There is also a tracing story. W3C Trace Context propagation in _meta is now documented, locking down the traceparent, tracestate, and baggage key names so distributed traces correlate across SDKs and gateways. Several SDKs and tools were already doing this; with the key names fixed in the spec, a trace that starts in a host application can follow a tool call through the client SDK, the MCP server, and whatever the server calls downstream, and show up as a single span tree in an OpenTelemetry-compatible backend.

A teammate like Beagle that lives inside Slack and calls downstream MCP tools benefits from exactly this kind of traceable chain - when a tool call fails in a multi-hop agent workflow, a correlation ID that survives every hop is the difference between a five-minute debug and a two-hour one.

What is deprecated, and what that actually means

Three features enter deprecation: Roots (replaced by tool parameters or config), Sampling (call the LLM provider API directly), and Logging (use stderr or OpenTelemetry). A formal deprecation policy guarantees a minimum twelve-month window between deprecation and removal, so none of these break on July 28.

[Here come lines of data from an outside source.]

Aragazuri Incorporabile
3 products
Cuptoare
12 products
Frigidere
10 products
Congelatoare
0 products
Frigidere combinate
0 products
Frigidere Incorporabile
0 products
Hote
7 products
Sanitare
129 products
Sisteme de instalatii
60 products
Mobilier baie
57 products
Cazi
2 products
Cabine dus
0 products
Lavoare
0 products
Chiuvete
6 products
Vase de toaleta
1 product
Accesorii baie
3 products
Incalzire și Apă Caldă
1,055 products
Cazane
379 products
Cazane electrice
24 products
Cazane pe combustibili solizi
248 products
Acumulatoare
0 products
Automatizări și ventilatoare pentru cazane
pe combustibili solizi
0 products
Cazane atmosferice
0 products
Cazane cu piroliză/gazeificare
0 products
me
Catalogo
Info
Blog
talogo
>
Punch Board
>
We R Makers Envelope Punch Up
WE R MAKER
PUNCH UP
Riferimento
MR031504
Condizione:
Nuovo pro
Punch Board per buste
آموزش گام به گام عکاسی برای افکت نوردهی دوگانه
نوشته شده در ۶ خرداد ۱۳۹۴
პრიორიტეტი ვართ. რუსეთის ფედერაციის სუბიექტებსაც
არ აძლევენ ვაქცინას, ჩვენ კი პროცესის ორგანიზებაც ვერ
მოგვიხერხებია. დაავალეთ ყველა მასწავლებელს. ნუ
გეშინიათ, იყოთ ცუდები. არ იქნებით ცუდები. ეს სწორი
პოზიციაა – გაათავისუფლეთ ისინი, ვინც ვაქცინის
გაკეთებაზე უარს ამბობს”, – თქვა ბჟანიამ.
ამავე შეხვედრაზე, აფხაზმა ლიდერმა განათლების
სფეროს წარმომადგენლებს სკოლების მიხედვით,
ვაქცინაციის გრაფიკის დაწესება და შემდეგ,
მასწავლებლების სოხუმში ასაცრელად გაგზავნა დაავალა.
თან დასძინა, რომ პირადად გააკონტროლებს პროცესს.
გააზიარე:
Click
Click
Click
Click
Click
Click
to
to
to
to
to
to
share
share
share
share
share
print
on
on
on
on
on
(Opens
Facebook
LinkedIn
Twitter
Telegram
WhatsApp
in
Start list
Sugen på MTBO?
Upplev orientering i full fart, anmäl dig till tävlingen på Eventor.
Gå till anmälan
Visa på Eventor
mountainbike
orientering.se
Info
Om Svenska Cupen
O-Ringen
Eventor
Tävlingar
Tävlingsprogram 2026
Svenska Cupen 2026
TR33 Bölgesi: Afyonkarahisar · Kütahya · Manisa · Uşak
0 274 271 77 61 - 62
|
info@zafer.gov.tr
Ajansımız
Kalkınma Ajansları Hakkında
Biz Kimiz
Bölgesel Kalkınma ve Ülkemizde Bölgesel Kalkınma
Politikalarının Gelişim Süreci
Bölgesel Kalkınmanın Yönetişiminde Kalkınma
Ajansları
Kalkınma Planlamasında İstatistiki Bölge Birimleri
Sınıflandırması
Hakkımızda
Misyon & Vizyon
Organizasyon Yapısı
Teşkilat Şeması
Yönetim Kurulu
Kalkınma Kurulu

What to actually do between now and July 28

The migration is not a rewrite. It is mostly a migration of where state lives.

Identify which of your servers hold session state and where you would externalize it. Audit your auth code against the six auth SEPs. Then, once RC SDKs land, rebuild against them and verify that routing headers are sent correctly by whatever clients you target. In July, deploy a stateless variant of any remote MCP server you operate behind a plain HTTP load balancer and measure: does it autoscale? Does a rolling deploy break in-flight tool calls?

The headline change is statelessness, but the more consequential shift is that MCP is making agent workflows more explicit at every layer - handles instead of hidden session state. That is a pattern that pays forward. Every place you previously relied on the protocol to manage context for you is now a place where the model can actually see, reason about, and chain that context between steps.

The more consequential shift is that MCP is making agent workflows more explicit at every layer: handles instead of hidden session state, negotiated extensions instead of guessing capability support, tight authorization semantics instead of OAuth assumptions that break in multi-server topologies. That is a narrower, more honest protocol - and it is what production agent infrastructure actually needs.